Monday, May 12, 2008

Okay, okay...

The anonymous poster who keeps "whispering" in my blogging ear has won out...and I'm dragging myself back to update after a two month break! I just can't seem to find time in the days anymore, and once you've been out of the habit for a week or two, it just seems easy to let it go. But that said, I have no shortage of stories and updates these days, so I'm going to try to keep it up. I'm not sure how many people even read this... so if you're out there, please do post and let me know you're here! :-)

I swear, the kids have grown so much since I put up the three pictures on the top of this blog that even *I* barely recognize them. Lyla has of course turned one since then, and is now 13 months old and heading straight into toddlerhood. She's not walking yet, but she's extremely mobile and get very much into the climbing stage. She says a few words -- mama, dada, more, up, clap, buh-bye, no -- but not too much yet.

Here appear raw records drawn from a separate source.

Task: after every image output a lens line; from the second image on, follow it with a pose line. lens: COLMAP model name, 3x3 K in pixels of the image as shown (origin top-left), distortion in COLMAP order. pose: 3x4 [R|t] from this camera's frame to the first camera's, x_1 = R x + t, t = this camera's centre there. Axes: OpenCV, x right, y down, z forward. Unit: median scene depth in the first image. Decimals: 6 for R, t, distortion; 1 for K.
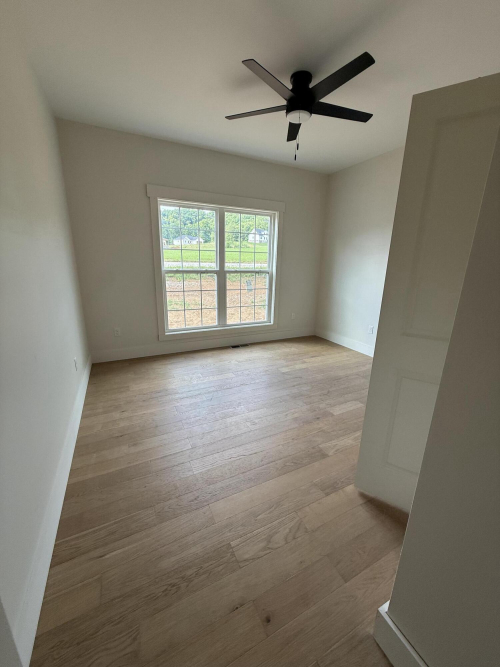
lens RADIAL K [[265.9, 0, 250.0], [0, 265.9, 333.5], [0, 0, 1]] dist [0.007584, -0.000107]
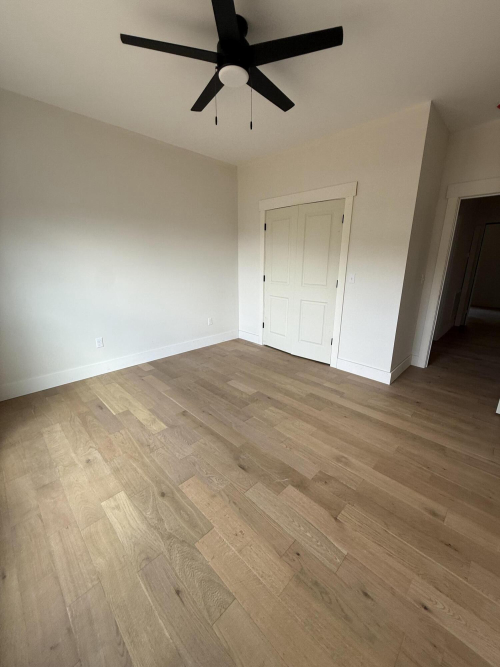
lens RADIAL K [[265.9, 0, 250.0], [0, 265.9, 333.5], [0, 0, 1]] dist [0.007584, -0.000107]
pose [[-0.321734, -0.278035, 0.905088, -0.476893], [0.238593, 0.901259, 0.361672, -0.257027], [-0.916276, 0.332309, -0.223628, 0.873033]]
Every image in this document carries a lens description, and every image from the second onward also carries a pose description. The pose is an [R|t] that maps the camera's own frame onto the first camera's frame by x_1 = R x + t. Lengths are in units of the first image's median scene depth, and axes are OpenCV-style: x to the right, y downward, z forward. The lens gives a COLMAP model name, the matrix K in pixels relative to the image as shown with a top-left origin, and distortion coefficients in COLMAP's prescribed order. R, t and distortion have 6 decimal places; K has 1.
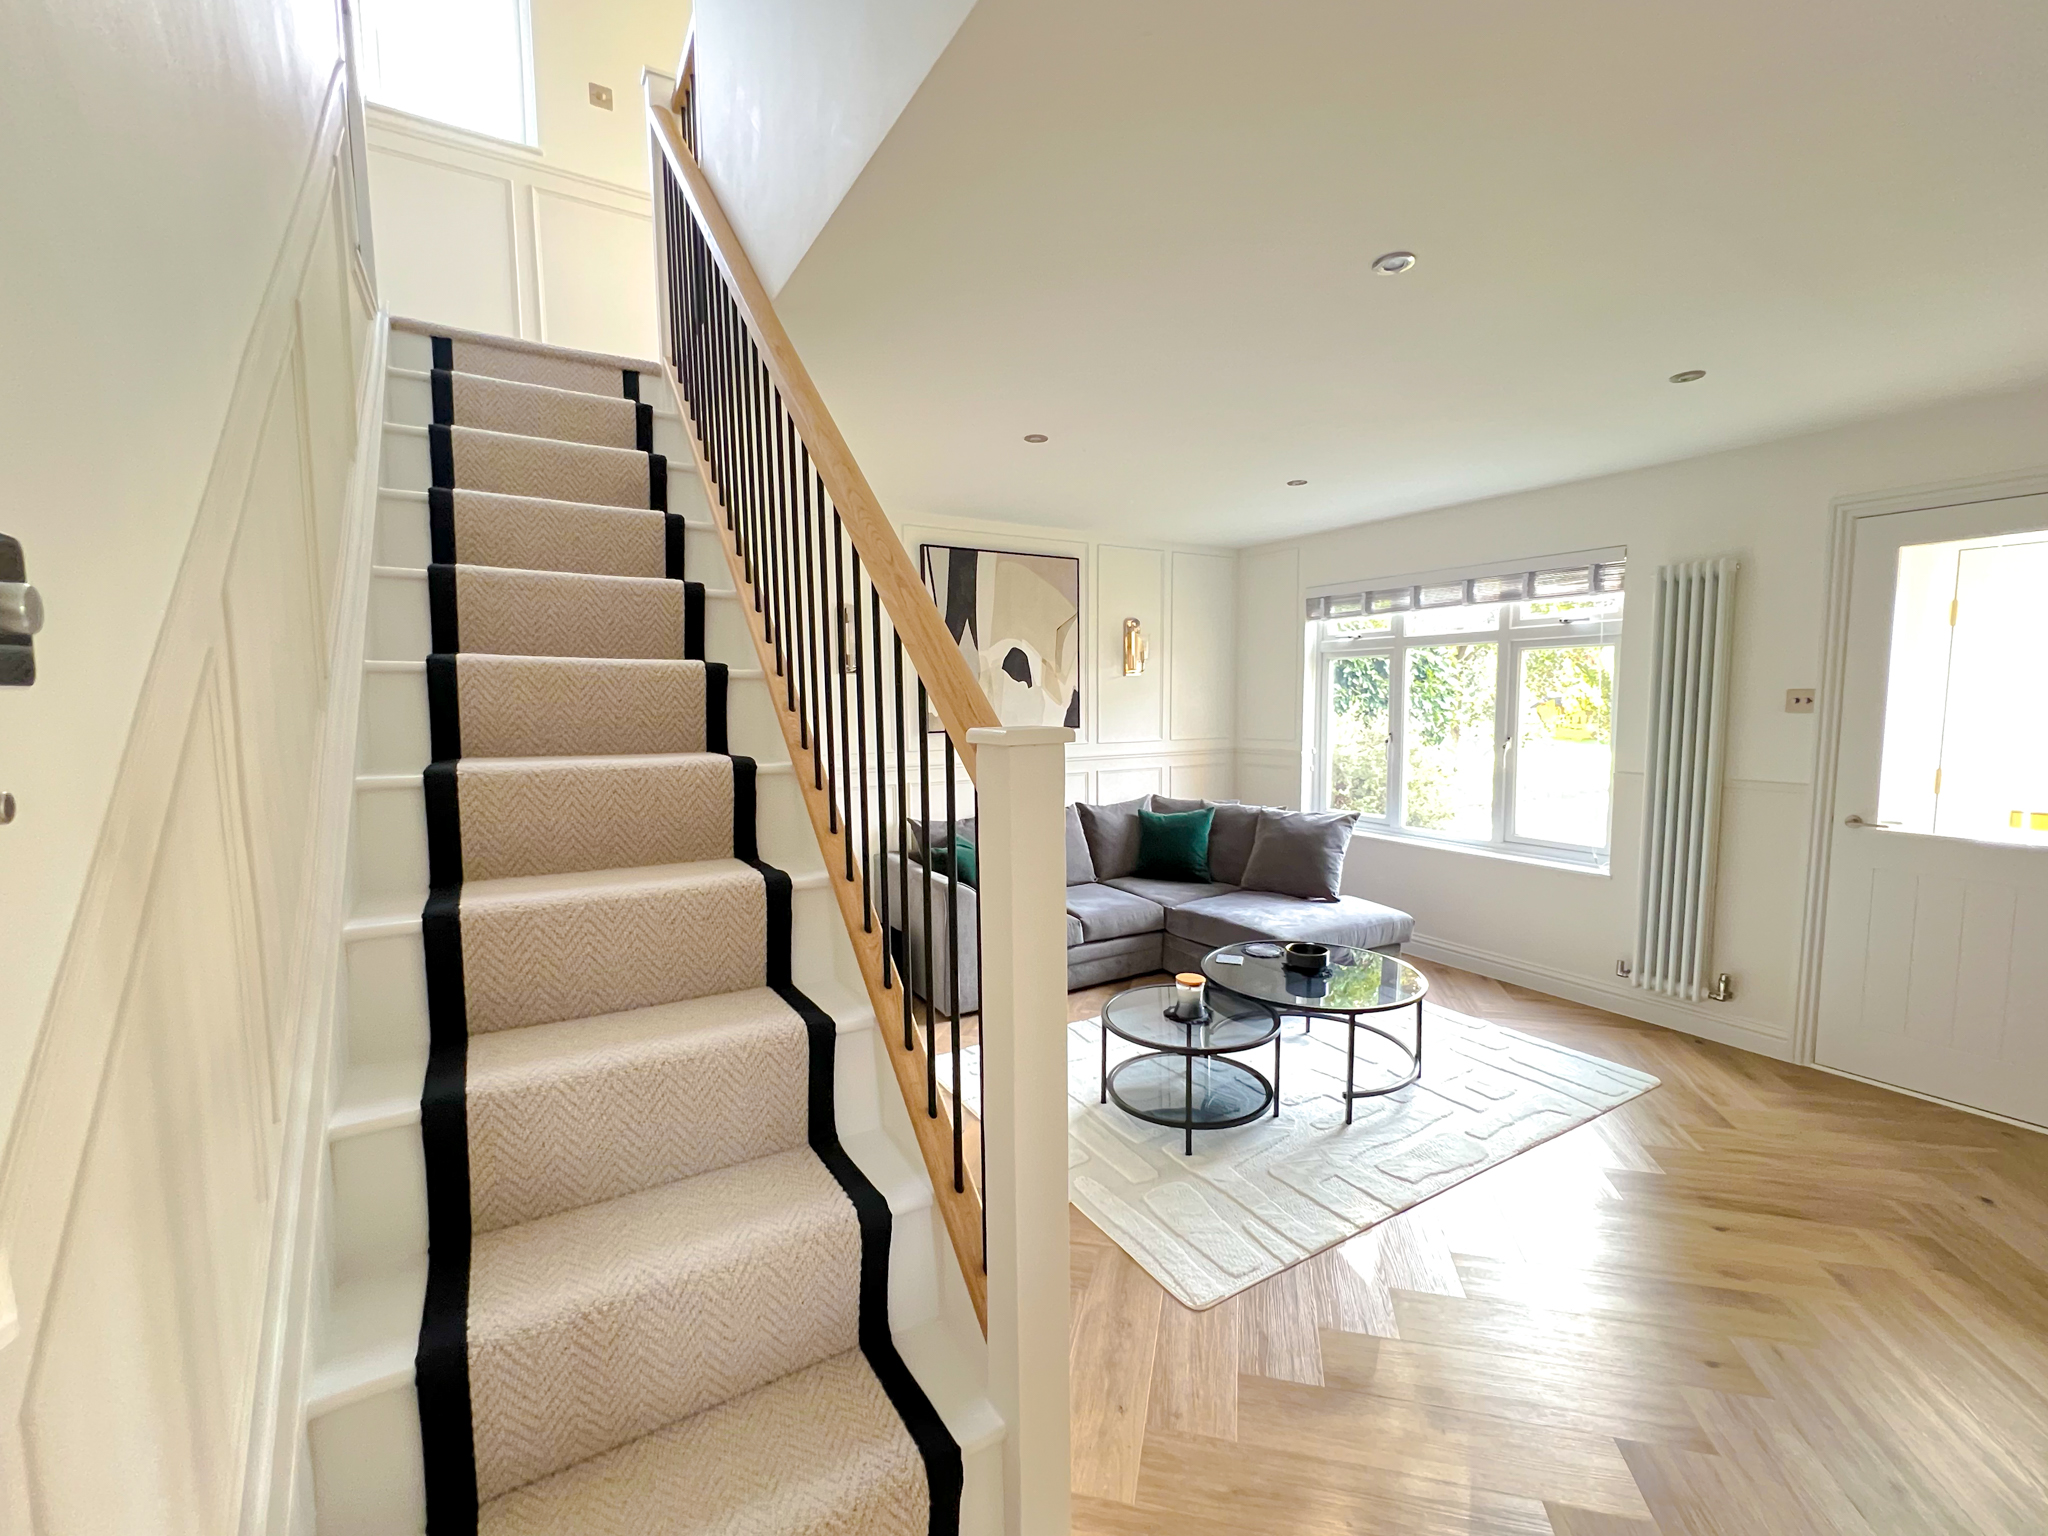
lens RADIAL K [[851.9, 0, 1031.6], [0, 851.9, 774.4], [0, 0, 1]] dist [0.001019, 0.000260]
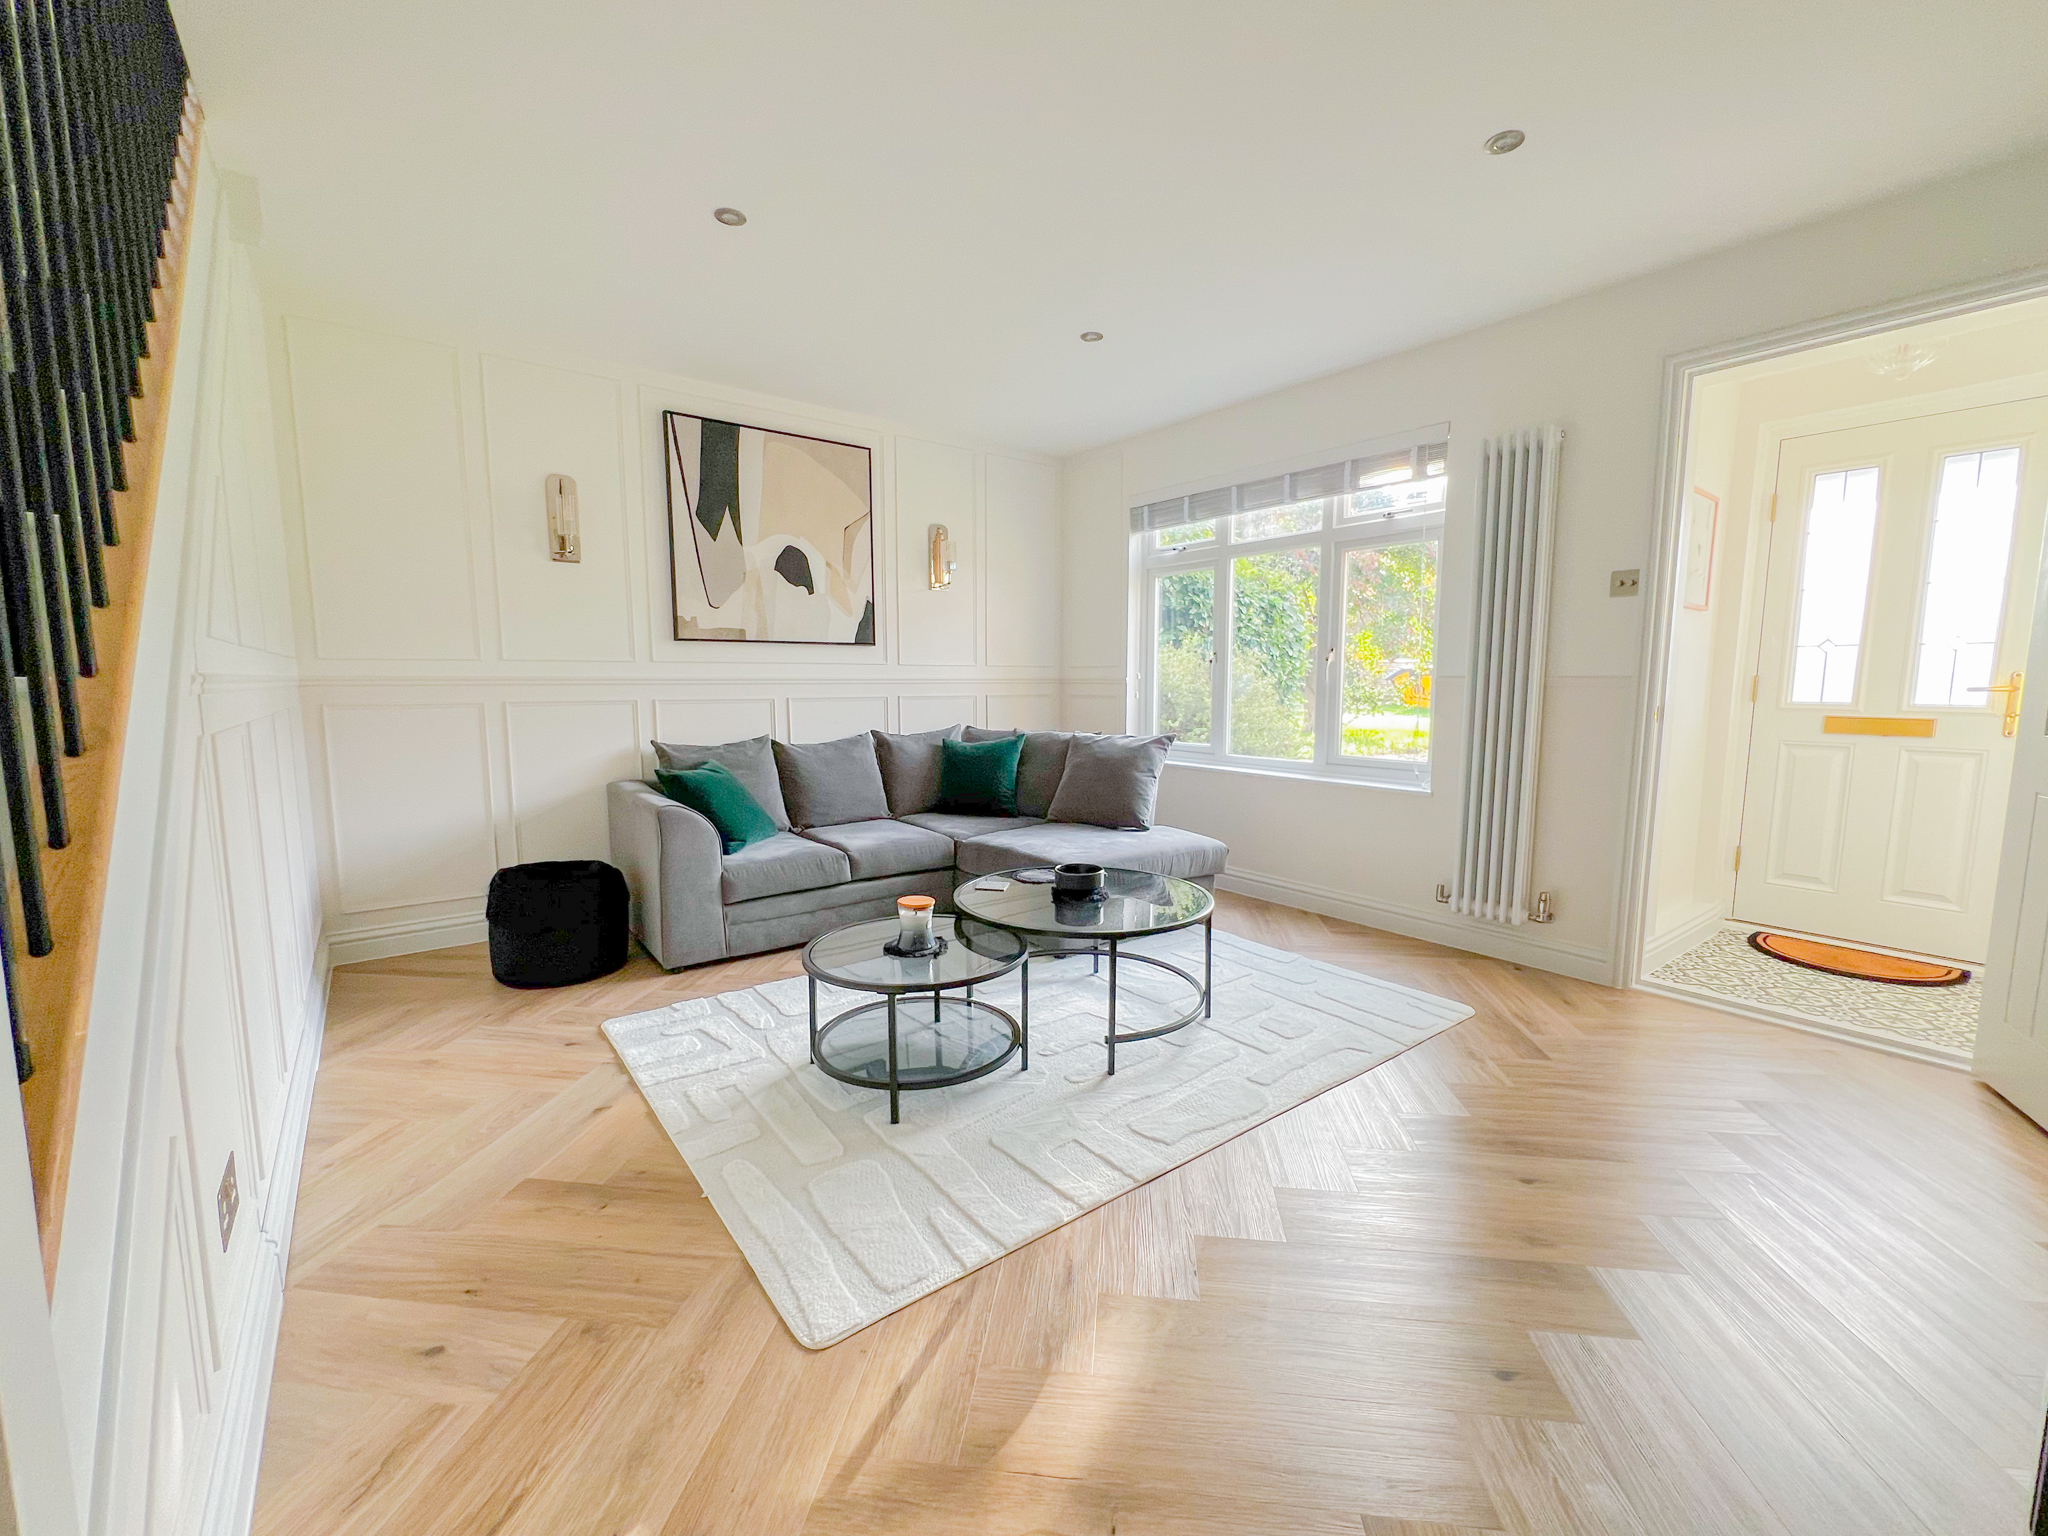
lens RADIAL K [[829.4, 0, 1027.0], [0, 829.4, 774.0], [0, 0, 1]] dist [-0.000553, -0.000084]
pose [[0.993737, -0.004545, 0.111649, 0.149260], [0.002203, 0.999775, 0.021092, 0.077707], [-0.111720, -0.020714, 0.993524, 0.167526]]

She's got a pretty funny sense of humor and is most amused by her sisters, but she has an awful attachment to Mommy that results in a whole lot of screaming if I step more than two feet away from her in any direction. Hopefully this separation anxiety phase will pass soon...but it's been going on for a while now!

Madelyn and Sienna are very busy with activities this spring. Maddie is totally immersed in rehearsals for her dance recitals, which are coming up on Memorial Day weekend. That will be a whole other post, though... Sienna started gymnastics this weekend and just loved it. She's already asking when she can go back again.

I will definitely post more soon, including hopefully some updated pics. But for now, this post should at least serve to say the blog is not *entirely* dead!